▶ [Extracted entries]:
- - -

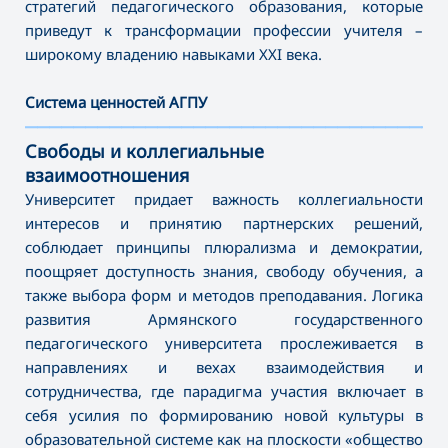
стратегий педагогического образования, которые
приведут к трансформации профессии учителя –
широкому владению навыками XXI века.
Система ценностей АГПУ
———————————————————————————————————
Свободы и коллегиальные
взаимоотношения
Университет придает важность коллегиальности
интересов и принятию партнерских решений,
соблюдает принципы плюрализма и демократии,
поощряет доступность знания, свободу обучения, а
также выбора форм и методов преподавания. Логика
развития Армянского государственного
педагогического университета прослеживается в
направлениях и вехах взаимодействия и
сотрудничества, где парадигма участия включает в
себя усилия по формированию новой культуры в
образовательной системе как на плоскости «общество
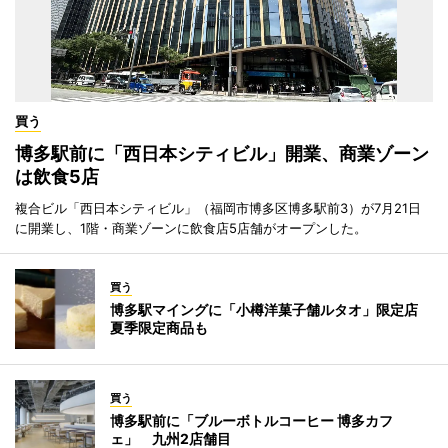
買う
博多駅前に「西日本シティビル」開業、商業ゾーン
は飲食5店
複合ビル「西日本シティビル」（福岡市博多区博多駅前3）が7月21日
に開業し、1階・商業ゾーンに飲食店5店舗がオープンした。
買う
博多駅マイングに「小樽洋菓子舗ルタオ」限定店
夏季限定商品も
買う
博多駅前に「ブルーボトルコーヒー 博多カフ
ェ」 九州2店舗目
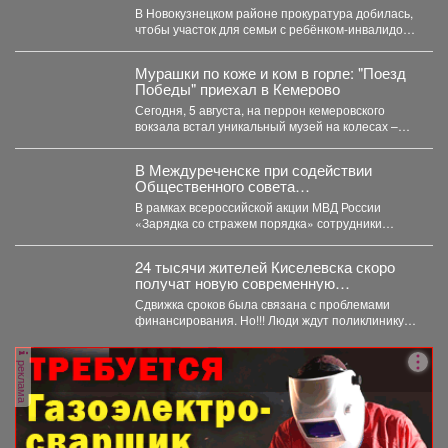
просить воду в дом
В Новокузнецком районе прокуратура добилась,
чтобы участок для семьи с ребёнком-инвалидом
обеспечили водой и канализацией....
Мурашки по коже и ком в горле: "Поезд
Победы" приехал в Кемерово
Сегодня, 5 августа, на перрон кемеровского
вокзала встал уникальный музей на колесах –
"Поезд Победы"....
В Междуреченске при содействии
Общественного совета
полицейские провели утреннюю зарядку
В рамках всероссийской акции МВД России
для детей из лагеря дневного
«Зарядка со стражем порядка» сотрудники
пребывания
полиции совместно с членом...
24 тысячи жителей Киселевска скоро
получат новую современную
поликлинику.
Сдвижка сроков была связана с проблемами
финансирования. Но!!! Люди ждут поликлинику,
она важна для...
реклама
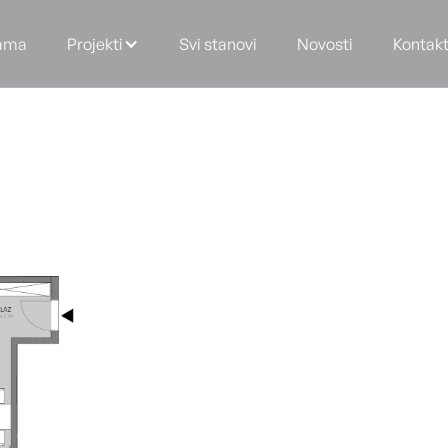
ama
Projekti
Svi stanovi
Novosti
Kontak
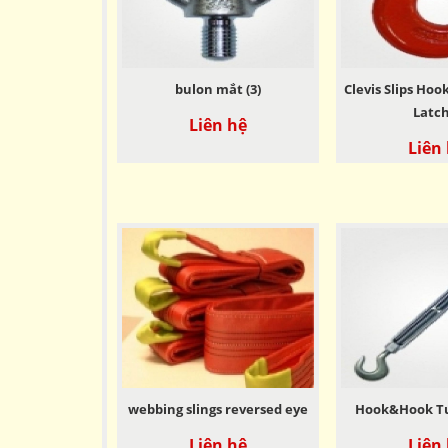
bulon mắt (3)
Clevis Slips Hoo
Latch
Liên hệ
Liên
webbing slings reversed eye
Hook&Hook T
Liên hệ
Liên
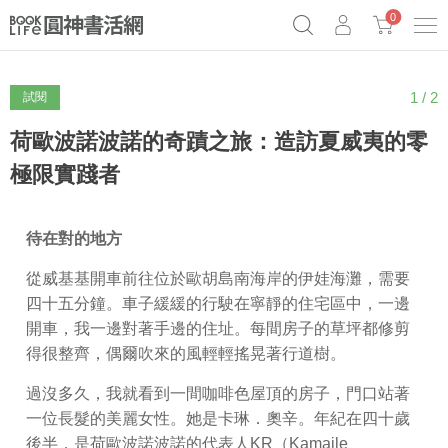
0
1 / 2
試閱
《祕密》作者最新《致富》公開
原子習慣實踐本
69折奇蹟套組
Netflix話題章魚小說！
荷歐波諾波諾的奇蹟之旅：造訪夏威夷的零
極限實踐者
待在對的地方
從威基基開車前往位於歐胡島南海岸的伊娃海灘，需要
四十五分鐘。車子緩緩的行駛在寧靜的住宅區中，一邊
開車，我一邊對著手邊的住址。每間房子的草坪都修剪
得很整齊，偶爾吹來的風輕輕搖晃著行道樹。
過沒多久，我就看到一間咖啡色屋頂的房子，門口站著
一位長髮的美麗女性。她是卡琳．奧辛。年紀在四十歲
後半，是荷歐波諾波諾的代表人KR（Kamaile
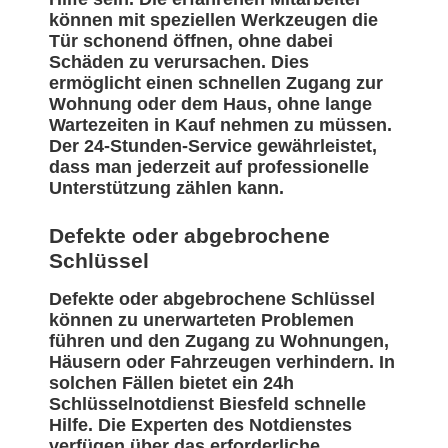
können mit speziellen Werkzeugen die
Tür schonend öffnen, ohne dabei
Schäden zu verursachen. Dies
ermöglicht einen schnellen Zugang zur
Wohnung oder dem Haus, ohne lange
Wartezeiten in Kauf nehmen zu müssen.
Der 24-Stunden-Service gewährleistet,
dass man jederzeit auf professionelle
Unterstützung zählen kann.
Defekte oder abgebrochene
Schlüssel
Defekte oder abgebrochene Schlüssel
können zu unerwarteten Problemen
führen und den Zugang zu Wohnungen,
Häusern oder Fahrzeugen verhindern. In
solchen Fällen bietet ein 24h
Schlüsselnotdienst Biesfeld schnelle
Hilfe. Die Experten des Notdienstes
verfügen über das erforderliche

- - -

Leave the pictures out and print the records above exactly as they stand.

стратегий педагогического образования, которые
приведут к трансформации профессии учителя –
широкому владению навыками XXI века.
Система ценностей АГПУ
———————————————————————————————————
Свободы и коллегиальные
взаимоотношения
Университет придает важность коллегиальности
интересов и принятию партнерских решений,
соблюдает принципы плюрализма и демократии,
поощряет доступность знания, свободу обучения, а
также выбора форм и методов преподавания. Логика
развития Армянского государственного
педагогического университета прослеживается в
направлениях и вехах взаимодействия и
сотрудничества, где парадигма участия включает в
себя усилия по формированию новой культуры в
образовательной системе как на плоскости «общество
買う
博多駅前に「西日本シティビル」開業、商業ゾーン
は飲食5店
複合ビル「西日本シティビル」（福岡市博多区博多駅前3）が7月21日
に開業し、1階・商業ゾーンに飲食店5店舗がオープンした。
買う
博多駅マイングに「小樽洋菓子舗ルタオ」限定店
夏季限定商品も
買う
博多駅前に「ブルーボトルコーヒー 博多カフ
ェ」 九州2店舗目
просить воду в дом
В Новокузнецком районе прокуратура добилась,
чтобы участок для семьи с ребёнком-инвалидом
обеспечили водой и канализацией....
Мурашки по коже и ком в горле: "Поезд
Победы" приехал в Кемерово
Сегодня, 5 августа, на перрон кемеровского
вокзала встал уникальный музей на колесах –
"Поезд Победы"....
В Междуреченске при содействии
Общественного совета
полицейские провели утреннюю зарядку
В рамках всероссийской акции МВД России
для детей из лагеря дневного
«Зарядка со стражем порядка» сотрудники
пребывания
полиции совместно с членом...
24 тысячи жителей Киселевска скоро
получат новую современную
поликлинику.
Сдвижка сроков была связана с проблемами
финансирования. Но!!! Люди ждут поликлинику,
она важна для...
реклама
ama
Projekti
Svi stanovi
Novosti
Kontak
bulon mắt (3)
Clevis Slips Hoo
Latch
Liên hệ
Liên
webbing slings reversed eye
Hook&Hook T
Liên hệ
Liên
0
1 / 2
試閱
《祕密》作者最新《致富》公開
原子習慣實踐本
69折奇蹟套組
Netflix話題章魚小說！
荷歐波諾波諾的奇蹟之旅：造訪夏威夷的零
極限實踐者
待在對的地方
從威基基開車前往位於歐胡島南海岸的伊娃海灘，需要
四十五分鐘。車子緩緩的行駛在寧靜的住宅區中，一邊
開車，我一邊對著手邊的住址。每間房子的草坪都修剪
得很整齊，偶爾吹來的風輕輕搖晃著行道樹。
過沒多久，我就看到一間咖啡色屋頂的房子，門口站著
一位長髮的美麗女性。她是卡琳．奧辛。年紀在四十歲
後半，是荷歐波諾波諾的代表人KR（Kamaile
können mit speziellen Werkzeugen die
Tür schonend öffnen, ohne dabei
Schäden zu verursachen. Dies
ermöglicht einen schnellen Zugang zur
Wohnung oder dem Haus, ohne lange
Wartezeiten in Kauf nehmen zu müssen.
Der 24-Stunden-Service gewährleistet,
dass man jederzeit auf professionelle
Unterstützung zählen kann.
Defekte oder abgebrochene
Schlüssel
Defekte oder abgebrochene Schlüssel
können zu unerwarteten Problemen
führen und den Zugang zu Wohnungen,
Häusern oder Fahrzeugen verhindern. In
solchen Fällen bietet ein 24h
Schlüsselnotdienst Biesfeld schnelle
Hilfe. Die Experten des Notdienstes
verfügen über das erforderliche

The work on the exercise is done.